Wicemarszałek Marek Moszczyński, który w tym tygodniu wizytował szpital w Górze nie chce ocenieć, ani rokować wynikom starań samorządu powiatowgo o utrzymanie tej placówki. Zauważa jednak, że poza zmniejszeniem zadłużenia potrzebne będą dodatkowe pieniądze na doprowadzenie szpitala do określonych standardów.
-Od możliwości finansowych powiatu i decyzji radnych powiatowych zależy przyszłość szpitala - podkreśla Moszczyński
Według wicemarszałka szpital w Górze nie spełnia standardów określonych przez rozporzadzenie ministra zdrowia.

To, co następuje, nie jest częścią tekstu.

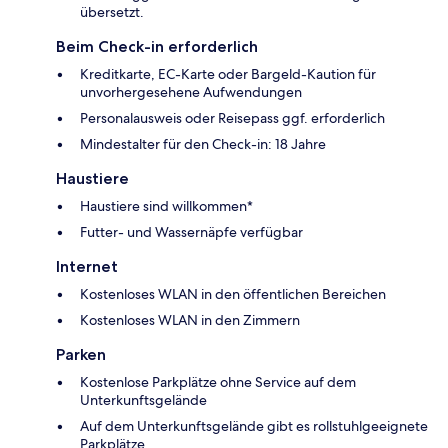
übersetzt.
Beim Check-in erforderlich
Kreditkarte, EC-Karte oder Bargeld-Kaution für
unvorhergesehene Aufwendungen
Personalausweis oder Reisepass ggf. erforderlich
Mindestalter für den Check-in: 18 Jahre
Haustiere
Haustiere sind willkommen*
Futter- und Wassernäpfe verfügbar
Internet
Kostenloses WLAN in den öffentlichen Bereichen
Kostenloses WLAN in den Zimmern
Parken
Kostenlose Parkplätze ohne Service auf dem
Unterkunftsgelände
Auf dem Unterkunftsgelände gibt es rollstuhlgeeignete
Parkplätze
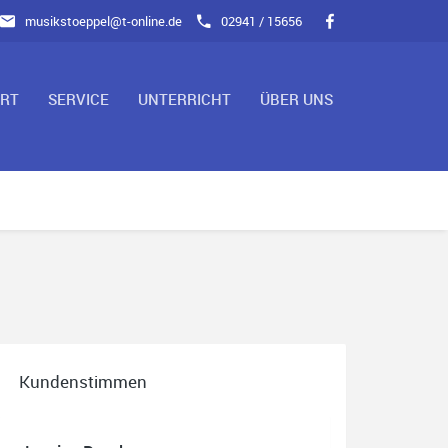
musikstoeppel@t-online.de
02941 / 15656
ART
SERVICE
UNTERRICHT
ÜBER UNS
Kundenstimmen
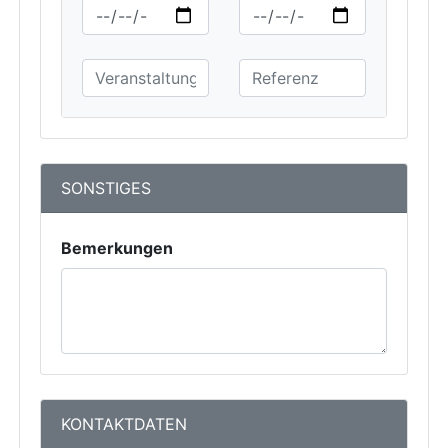
SONSTIGES
Bemerkungen
KONTAKTDATEN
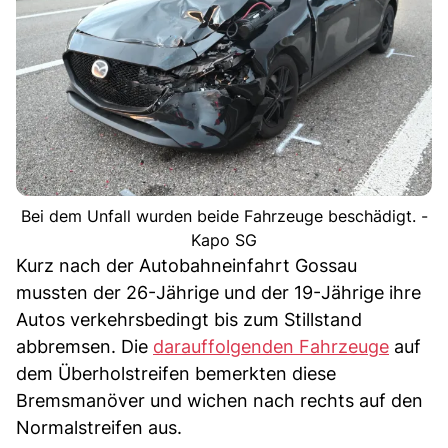
Bei dem Unfall wurden beide Fahrzeuge beschädigt. -
Kapo SG
Kurz nach der Autobahneinfahrt Gossau
mussten der 26-Jährige und der 19-Jährige ihre
Autos verkehrsbedingt bis zum Stillstand
abbremsen. Die
darauffolgenden Fahrzeuge
auf
dem Überholstreifen bemerkten diese
Bremsmanöver und wichen nach rechts auf den
Normalstreifen aus.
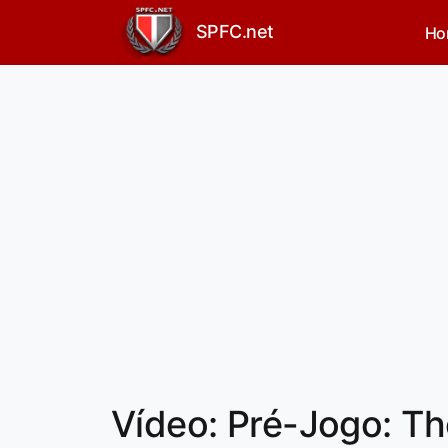
SPFC.net
Ho
Vídeo: Pré-Jogo: Th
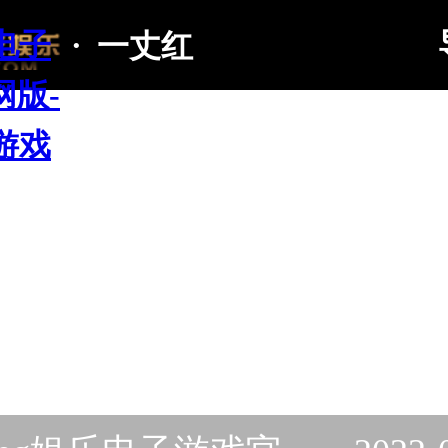
电子
·
一丈红
网版-
游戏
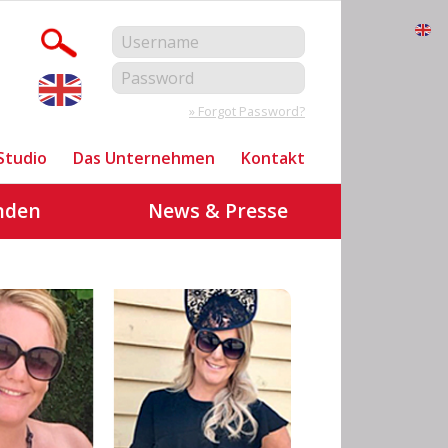
» Forgot Password?
Studio
Das Unternehmen
Kontakt
nden
News & Presse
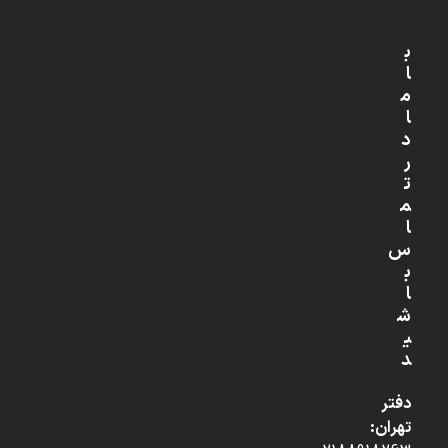
ب
ا
م
ا
د
ر
ت
م
ا
س
ب
ا
ش
ی
د
دفتر
تهران:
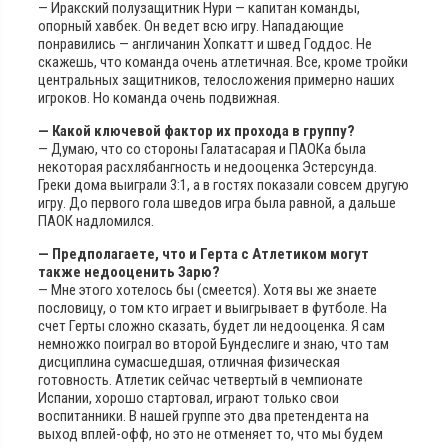
— Иракский полузащитник Нури — капитан команды,
опорный хавбек. Он ведет всю игру. Нападающие
понравились — англичанин Хопкатт и швед Годдос. Не
скажешь, что команда очень атлетичная. Все, кроме тройки
центральных защитников, телосложения примерно наших
игроков. Но команда очень подвижная.
— Какой ключевой фактор их прохода в группу?
— Думаю, что со стороны Галатасарая и ПАОКа была
некоторая расхлябангность и недооценка Эстерсунда.
Греки дома выиграли 3:1, а в гостях показали совсем другую
игру. До первого гола шведов игра была равной, а дальше
ПАОК надломился.
— Предполагаете, что и Герта с Атлетиком могут
также недооценить Зарю?
— Мне этого хотелось бы (смеется). Хотя вы же знаете
пословицу, о том кто играет и выигрывает в футболе. На
счет Герты сложно сказать, будет ли недооценка. Я сам
немножко поиграл во второй Бундеслиге и знаю, что там
дисциплина сумасшедшая, отличная физическая
готовность. Атлетик сейчас четвертый в чемпионате
Испании, хорошо стартовал, играют только свои
воспитанники. В нашей группе это два претендента на
выход вплей-офф, но это не отменяет то, что мы будем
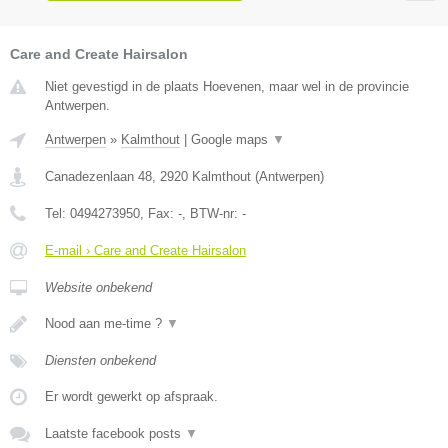
Care and Create Hairsalon
Niet gevestigd in de plaats Hoevenen, maar wel in de provincie
Antwerpen.
Antwerpen
»
Kalmthout
|
Google maps
▼
Canadezenlaan 48
,
2920
Kalmthout
(
Antwerpen
)
Tel:
0494273950
, Fax:
-
, BTW-nr:
-
E-mail › Care and Create Hairsalon
Website onbekend
Nood aan me-time ?
▼
Diensten onbekend
Er wordt gewerkt op afspraak.
Laatste facebook posts
▼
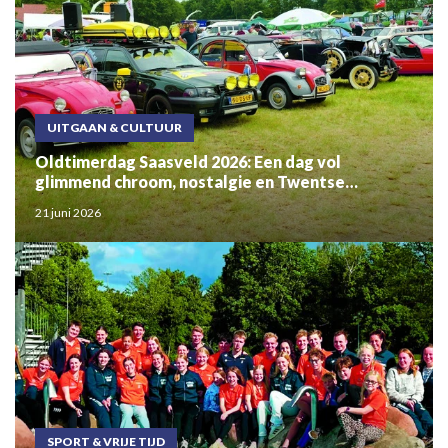
UITGAAN & CULTUUR
Oldtimerdag Saasveld 2026: Een dag vol
glimmend chroom, nostalgie en Twentse
gezelligheid
21 juni 2026
SPORT & VRIJE TIJD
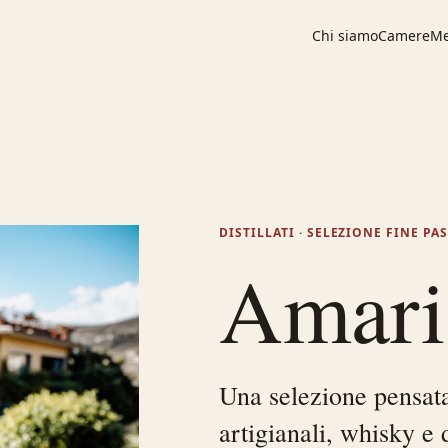
Chi siamo
Camere
M
DISTILLATI · SELEZIONE FINE PA
Amari 
Una selezione pensat
artigianali, whisky e d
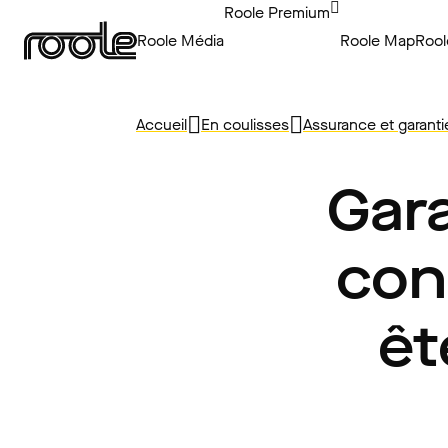
Roole Premium
Roole Média
Roole Map
Rool
Accueil
En coulisses
Assurance et garanti
Gara
con
êt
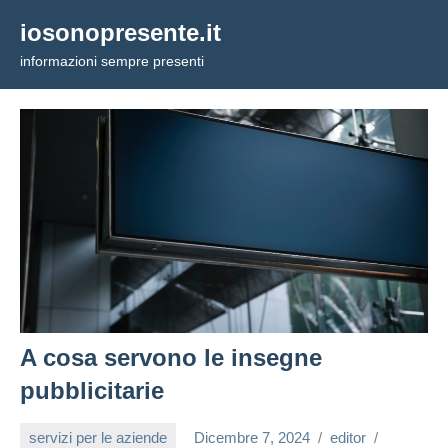
Vai
iosonopresente.it
al
informazioni sempre presenti
contenuto
A cosa servono le insegne
pubblicitarie
servizi per le aziende
Dicembre 7, 2024
editor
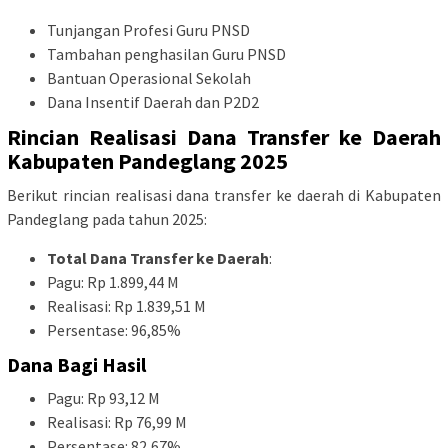
Tunjangan Profesi Guru PNSD
Tambahan penghasilan Guru PNSD
Bantuan Operasional Sekolah
Dana Insentif Daerah dan P2D2
Rincian Realisasi Dana Transfer ke Daerah
Kabupaten Pandeglang 2025
Berikut rincian realisasi dana transfer ke daerah di Kabupaten
Pandeglang pada tahun 2025:
Total Dana Transfer ke Daerah
:
Pagu: Rp 1.899,44 M
Realisasi: Rp 1.839,51 M
Persentase: 96,85%
Dana Bagi Hasil
Pagu: Rp 93,12 M
Realisasi: Rp 76,99 M
Persentase: 82,67%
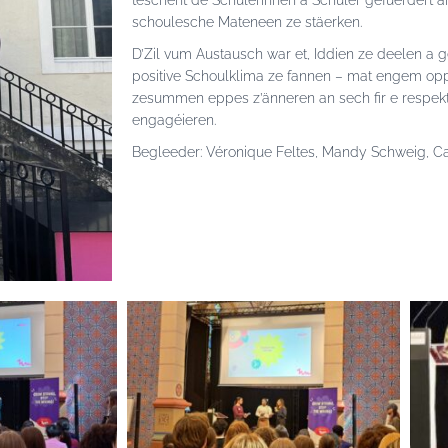
tëschent de Schülerinnen a Schüler gefuerdert an 
schoulesche Mateneen ze stäerken.
D’Zil vum Austausch war et, Iddien ze deelen a 
positive Schoulklima ze fannen – mat engem o
zesummen eppes z’änneren an sech fir e respe
engagéieren.
Begleeder: Véronique Feltes, Mandy Schweig, C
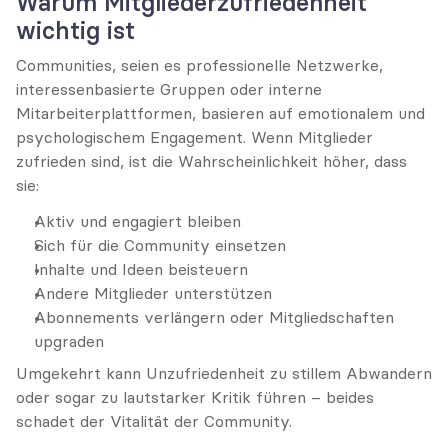
Warum Mitgliederzufriedenheit 
wichtig ist
Communities, seien es professionelle Netzwerke, 
interessenbasierte Gruppen oder interne 
Mitarbeiterplattformen, basieren auf emotionalem und 
psychologischem Engagement. Wenn Mitglieder 
zufrieden sind, ist die Wahrscheinlichkeit höher, dass 
sie:
Aktiv und engagiert bleiben
Sich für die Community einsetzen
Inhalte und Ideen beisteuern
Andere Mitglieder unterstützen
Abonnements verlängern oder Mitgliedschaften 
upgraden
Umgekehrt kann Unzufriedenheit zu stillem Abwandern 
oder sogar zu lautstarker Kritik führen – beides 
schadet der Vitalität der Community.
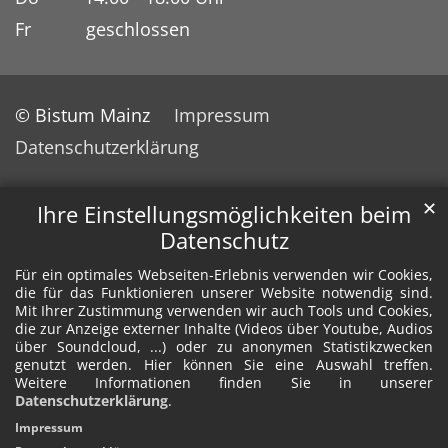
Fr geschlossen
© Bistum Mainz
Impressum
Datenschutzerklärung
✕
Ihre Einstellungsmöglichkeiten beim
Datenschutz
Für ein optimales Webseiten-Erlebnis verwenden wir Cookies,
die für das Funktionieren unserer Website notwendig sind.
Mit Ihrer Zustimmung verwenden wir auch Tools und Cookies,
die zur Anzeige externer Inhalte (Videos über Youtube, Audios
über Soundcloud, ...) oder zu anonymen Statistikzwecken
genutzt werden. Hier können Sie eine Auswahl treffen.
Weitere Informationen finden Sie in unserer
Datenschutzerklärung
.
Impressum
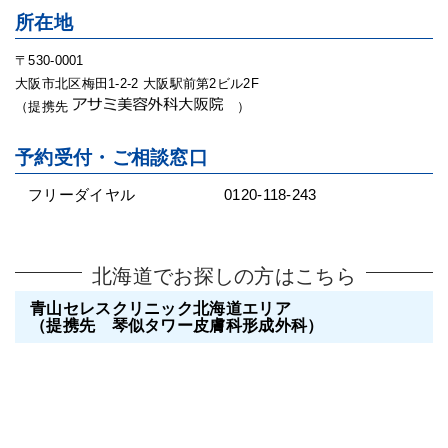
所在地
〒530-0001
大阪市北区梅田1-2-2 大阪駅前第2ビル2F
（提携先
）
予約受付・ご相談窓口
フリーダイヤル
0120-118-243
北海道でお探しの方はこちら
青山セレスクリニック北海道エリア
（提携先 琴似タワー皮膚科形成外科）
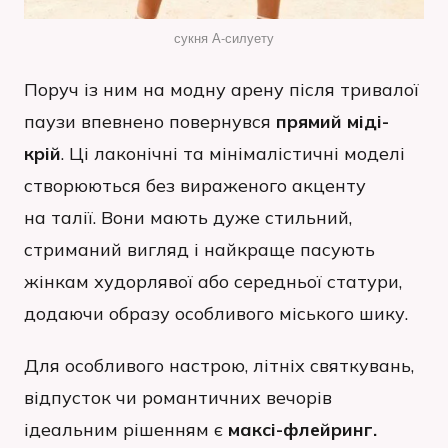
сукня А-силуету
Поруч із ним на модну арену після тривалої
паузи впевнено повернувся
прямий міді-
крій
. Ці лаконічні та мінімалістичні моделі
створюються без вираженого акценту
на талії. Вони мають дуже стильний,
стриманий вигляд і найкраще пасують
жінкам худорлявої або середньої статури,
додаючи образу особливого міського шику.
Для особливого настрою, літніх святкувань,
відпусток чи романтичних вечорів
ідеальним рішенням є
максі-флейринг.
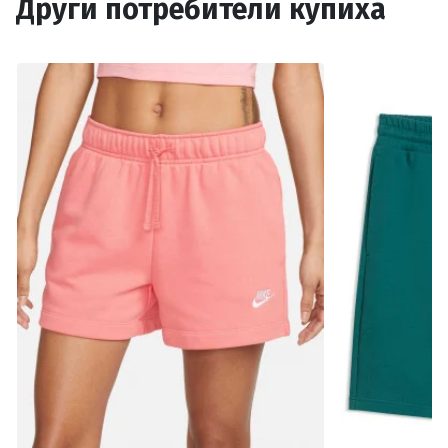
Други потребители купиха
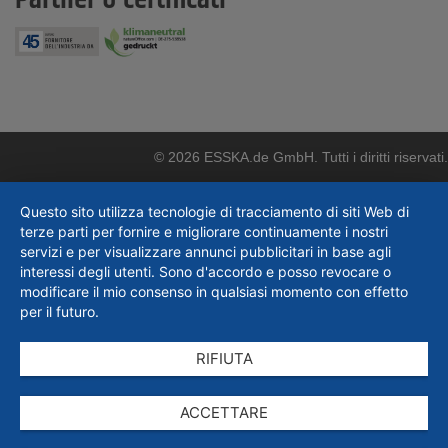
© 2026 ESSKA.de GmbH. Tutti i diritti riservati.
Questo sito utilizza tecnologie di tracciamento di siti Web di
terze parti per fornire e migliorare continuamente i nostri
servizi e per visualizzare annunci pubblicitari in base agli
interessi degli utenti. Sono d'accordo e posso revocare o
modificare il mio consenso in qualsiasi momento con effetto
per il futuro.
RIFIUTA
ACCETTARE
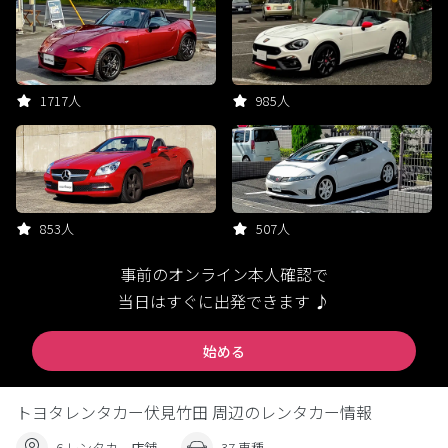
1717人
985人
853人
507人
事前のオンライン本人確認で
当日はすぐに出発できます ♪
始める
トヨタレンタカー伏見竹田 周辺のレンタカー情報
6 レンタカー店舗
37 車種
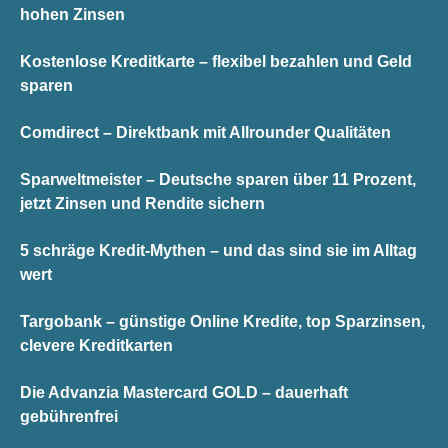
hohen Zinsen
Kostenlose Kreditkarte – flexibel bezahlen und Geld
sparen
Comdirect – Direktbank mit Allrounder Qualitäten
Sparweltmeister – Deutsche sparen über 11 Prozent,
jetzt Zinsen und Rendite sichern
5 schräge Kredit-Mythen – und das sind sie im Alltag
wert
Targobank – günstige Online Kredite, top Sparzinsen,
clevere Kreditkarten
Die Advanzia Mastercard GOLD – dauerhaft
gebührenfrei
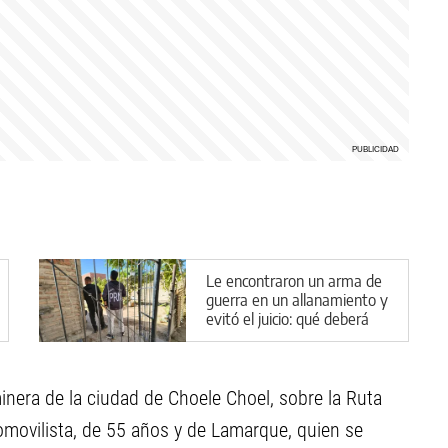
Le encontraron un arma de
guerra en un allanamiento y
evitó el juicio: qué deberá
hacer en Cipolletti
inera de la ciudad de Choele Choel, sobre la Ruta
utomovilista, de 55 años y de Lamarque, quien se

-Namawiałem zarząd powiatu, aby zlecić zewnętrznej firmie przeprowadzenie audytu, aby określić dokładnie jakie prace muszą być podjęte, aby te standardy spełniać i ile to będzie kosztować - mówi wicemarszałek.
Standard oferowanych usług będzie ważnym atutem przy tworzeniu sieci szpitali Dolnego Śląska. Póki co, nie jest określona liczba placówek, które się w niej znajdą.
-Mamy program sposobu tworzenia takiej sieci. Są wytypowane centra medyczne, które na pewno będą funkcjonować - zaznacza wicemarszałek.
Mowa jest o szpitalu w Kłodzku, w Jeleniej Górze i Legnicy oraz ograniczonym zespole szpitali we Wrocławiu.
-Pozostałe szpitale traktujemy jako satelitarne, które w zależności miedzy innymi od stanu technicznego i możliwości działania, trzeba będzie rozważyć czy wejdą w sieć, czy nie - twierdzi Moszczyński.
Zdaniem wicemarszałka szpital w Górze natychmiast powinien rozpocząć starania o osiągnięcie wyznaczonych standardów, w innym przypadku może być zamknięty np. przez kontrolę sanitarną. -Niepokoi mnie stan sanitarny tego szpitala - przyznał Moszczyński.